## Basic Webscraper using BeautifulSoup

In [16]:
import requests
from bs4 import BeautifulSoup

headers = {
 "User-Agent": "Mozilla/5.0 (Windows NT 10.0; Win64; x64) AppleWebKit/537.36 (KHTML, like Gecko) Chrome/117.0.0.0 Safari/537.36"
}

class Website:

    def __init__(self, url):
        """
        Create this Website object from the given url using the BeautifulSoup library
        """
        self.url = url
        response = requests.get(url, headers=headers)
        soup = BeautifulSoup(response.content, 'html.parser')
        self.title = soup.title.string if soup.title else "No title found"
        for irrelevant in soup.body(["script", "style", "img", "input"]):
            irrelevant.decompose()
        self.text = soup.body.get_text(separator="\n", strip=True)

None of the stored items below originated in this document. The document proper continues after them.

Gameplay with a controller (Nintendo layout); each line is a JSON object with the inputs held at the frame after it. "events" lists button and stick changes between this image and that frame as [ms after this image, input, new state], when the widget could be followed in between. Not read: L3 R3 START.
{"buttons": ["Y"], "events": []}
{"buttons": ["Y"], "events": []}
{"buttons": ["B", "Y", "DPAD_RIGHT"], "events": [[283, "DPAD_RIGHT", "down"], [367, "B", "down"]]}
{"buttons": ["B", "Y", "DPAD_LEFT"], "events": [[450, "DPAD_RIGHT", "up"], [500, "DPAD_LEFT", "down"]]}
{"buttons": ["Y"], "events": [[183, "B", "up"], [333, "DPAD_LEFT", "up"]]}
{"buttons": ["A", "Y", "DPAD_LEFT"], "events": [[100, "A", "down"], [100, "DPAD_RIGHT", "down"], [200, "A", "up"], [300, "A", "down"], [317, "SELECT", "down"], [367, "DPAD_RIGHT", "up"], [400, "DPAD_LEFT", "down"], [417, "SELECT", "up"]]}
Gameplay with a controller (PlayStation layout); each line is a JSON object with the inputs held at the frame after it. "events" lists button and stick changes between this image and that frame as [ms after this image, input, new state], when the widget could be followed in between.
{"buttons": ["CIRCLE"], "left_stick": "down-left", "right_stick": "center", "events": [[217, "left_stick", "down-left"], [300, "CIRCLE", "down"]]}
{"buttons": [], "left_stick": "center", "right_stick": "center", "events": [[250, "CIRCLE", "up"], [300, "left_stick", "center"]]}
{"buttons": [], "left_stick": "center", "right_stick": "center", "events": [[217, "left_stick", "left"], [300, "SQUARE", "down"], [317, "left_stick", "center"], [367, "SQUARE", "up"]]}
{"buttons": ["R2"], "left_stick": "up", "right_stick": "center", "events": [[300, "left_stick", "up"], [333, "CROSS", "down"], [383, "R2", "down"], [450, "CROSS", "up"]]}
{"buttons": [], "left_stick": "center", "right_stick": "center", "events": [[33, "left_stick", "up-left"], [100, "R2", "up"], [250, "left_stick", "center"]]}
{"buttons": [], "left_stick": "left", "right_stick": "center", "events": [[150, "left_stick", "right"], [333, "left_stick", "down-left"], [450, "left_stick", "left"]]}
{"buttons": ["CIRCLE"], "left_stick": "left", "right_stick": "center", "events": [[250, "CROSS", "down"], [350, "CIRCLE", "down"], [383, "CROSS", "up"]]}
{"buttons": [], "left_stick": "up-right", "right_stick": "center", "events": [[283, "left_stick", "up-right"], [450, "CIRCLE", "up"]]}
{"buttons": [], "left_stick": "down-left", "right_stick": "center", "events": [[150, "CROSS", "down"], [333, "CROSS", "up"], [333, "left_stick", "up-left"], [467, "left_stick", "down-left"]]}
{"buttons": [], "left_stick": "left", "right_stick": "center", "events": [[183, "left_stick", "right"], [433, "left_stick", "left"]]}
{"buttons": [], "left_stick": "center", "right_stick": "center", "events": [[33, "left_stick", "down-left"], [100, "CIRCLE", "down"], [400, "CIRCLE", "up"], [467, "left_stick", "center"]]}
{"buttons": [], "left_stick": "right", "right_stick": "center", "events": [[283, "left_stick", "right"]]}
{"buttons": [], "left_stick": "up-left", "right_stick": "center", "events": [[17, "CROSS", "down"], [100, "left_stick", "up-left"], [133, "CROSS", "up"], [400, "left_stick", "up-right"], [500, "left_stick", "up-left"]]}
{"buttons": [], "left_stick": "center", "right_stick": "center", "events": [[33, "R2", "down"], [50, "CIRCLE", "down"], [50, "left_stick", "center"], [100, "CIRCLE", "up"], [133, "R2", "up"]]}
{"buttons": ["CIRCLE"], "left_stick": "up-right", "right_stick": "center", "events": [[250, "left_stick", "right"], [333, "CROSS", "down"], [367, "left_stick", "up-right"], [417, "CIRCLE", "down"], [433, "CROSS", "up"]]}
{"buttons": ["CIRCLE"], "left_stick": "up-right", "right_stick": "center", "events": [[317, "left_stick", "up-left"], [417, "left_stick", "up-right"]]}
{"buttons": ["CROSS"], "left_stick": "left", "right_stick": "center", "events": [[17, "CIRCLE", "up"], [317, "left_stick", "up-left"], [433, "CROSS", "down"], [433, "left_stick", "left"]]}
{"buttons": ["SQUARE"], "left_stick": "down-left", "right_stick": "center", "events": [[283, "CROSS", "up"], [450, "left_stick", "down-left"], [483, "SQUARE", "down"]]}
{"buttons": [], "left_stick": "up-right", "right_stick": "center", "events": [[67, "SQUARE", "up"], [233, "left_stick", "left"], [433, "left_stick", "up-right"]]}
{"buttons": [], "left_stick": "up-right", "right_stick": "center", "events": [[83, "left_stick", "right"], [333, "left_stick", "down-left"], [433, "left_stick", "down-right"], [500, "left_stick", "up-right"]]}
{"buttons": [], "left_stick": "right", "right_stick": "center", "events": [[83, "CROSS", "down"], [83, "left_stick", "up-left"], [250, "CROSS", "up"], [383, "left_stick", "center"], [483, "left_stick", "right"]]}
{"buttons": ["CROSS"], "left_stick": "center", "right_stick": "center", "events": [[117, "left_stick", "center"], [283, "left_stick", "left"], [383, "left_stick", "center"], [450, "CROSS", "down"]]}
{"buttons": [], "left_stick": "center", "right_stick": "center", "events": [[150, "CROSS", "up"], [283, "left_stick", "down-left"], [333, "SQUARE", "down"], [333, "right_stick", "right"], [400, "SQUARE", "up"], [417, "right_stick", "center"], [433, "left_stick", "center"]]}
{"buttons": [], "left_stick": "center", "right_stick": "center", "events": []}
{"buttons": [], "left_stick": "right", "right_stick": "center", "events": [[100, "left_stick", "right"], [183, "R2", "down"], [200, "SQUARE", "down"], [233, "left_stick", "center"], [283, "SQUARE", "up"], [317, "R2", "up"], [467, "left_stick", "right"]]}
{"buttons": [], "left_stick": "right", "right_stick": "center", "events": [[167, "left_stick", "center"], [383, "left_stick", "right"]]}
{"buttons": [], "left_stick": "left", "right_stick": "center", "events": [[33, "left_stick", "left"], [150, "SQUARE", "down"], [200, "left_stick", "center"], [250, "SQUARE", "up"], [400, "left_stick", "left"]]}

ed = Website("https://edwarddonner.com")
print(ed.title)
print(ed.text)

Home - Edward Donner
Home
Connect Four
Outsmart
An arena that pits LLMs against each other in a battle of diplomacy and deviousness
About
Posts
Well, hi there.
I’m Ed. I like writing code and experimenting with LLMs, and hopefully you’re here because you do too. I also enjoy DJing (but I’m badly out of practice), amateur electronic music production (
very
amateur) and losing myself in
Hacker News
, nodding my head sagely to things I only half understand.
I’m the co-founder and CTO of
Nebula.io
. We’re applying AI to a field where it can make a massive, positive impact: helping people discover their potential and pursue their reason for being. Recruiters use our product today to source, understand, engage and manage talent. I’m previously the founder and CEO of AI startup untapt,
acquired in 2021
.
We work with groundbreaking, proprietary LLMs verticalized for talent, we’ve
patented
our matching model, and our award-winning platform has happy customers and tons of press coverage.
Connec

## Basic System and User prompting for testing

In [17]:
import os
from dotenv import load_dotenv
from groq import Groq

load_dotenv()

messages = [{
    "role": "system",
    "content":
    "You are a helpful assistant. You reply with very short answers."
}, {"role": "user", "content": 'How are you'}]

client = Groq(api_key=os.environ.get("GROQ_API_KEY"))
response = client.chat.completions.create(model="llama3-70b-8192",
                                        messages=messages,
                                        max_tokens=100,
                                        temperature=1.2)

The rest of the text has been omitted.